● WHAT IS BEING ASKED:
The entries that follow include a run beginning at the line with "ring dip: (165, 162)" and ending at the line with "thumb tip: (193, 130)"; restate that run word for word and leave the rest out.

● DATA SHOWN:
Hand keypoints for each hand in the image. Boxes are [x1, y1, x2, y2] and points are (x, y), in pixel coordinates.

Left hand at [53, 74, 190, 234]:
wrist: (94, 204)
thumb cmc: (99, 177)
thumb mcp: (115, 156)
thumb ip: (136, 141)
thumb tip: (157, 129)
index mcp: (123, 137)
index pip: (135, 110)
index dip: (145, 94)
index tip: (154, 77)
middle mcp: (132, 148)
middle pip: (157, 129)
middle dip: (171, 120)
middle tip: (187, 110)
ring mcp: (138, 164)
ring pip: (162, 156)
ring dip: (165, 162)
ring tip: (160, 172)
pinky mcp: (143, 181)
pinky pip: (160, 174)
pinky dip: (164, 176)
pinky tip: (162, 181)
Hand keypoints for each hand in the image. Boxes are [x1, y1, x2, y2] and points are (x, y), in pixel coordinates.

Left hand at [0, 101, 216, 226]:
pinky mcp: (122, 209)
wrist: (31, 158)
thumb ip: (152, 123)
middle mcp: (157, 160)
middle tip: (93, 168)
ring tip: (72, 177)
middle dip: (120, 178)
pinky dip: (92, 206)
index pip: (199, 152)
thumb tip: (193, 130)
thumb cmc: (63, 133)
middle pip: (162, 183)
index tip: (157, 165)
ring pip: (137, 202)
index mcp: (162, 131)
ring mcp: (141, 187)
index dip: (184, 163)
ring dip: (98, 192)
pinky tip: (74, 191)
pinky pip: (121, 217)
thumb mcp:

● SOLUTION FOR THIS PROBLEM:
ring dip: (165, 162)
ring tip: (160, 172)
pinky mcp: (143, 181)
pinky pip: (160, 174)
pinky dip: (164, 176)
pinky tip: (162, 181)
Hand keypoints for each hand in the image. Boxes are [x1, y1, x2, y2] and points are (x, y), in pixel coordinates.

Left hand at [0, 101, 216, 226]:
pinky mcp: (122, 209)
wrist: (31, 158)
thumb ip: (152, 123)
middle mcp: (157, 160)
middle tip: (93, 168)
ring tip: (72, 177)
middle dip: (120, 178)
pinky dip: (92, 206)
index pip: (199, 152)
thumb tip: (193, 130)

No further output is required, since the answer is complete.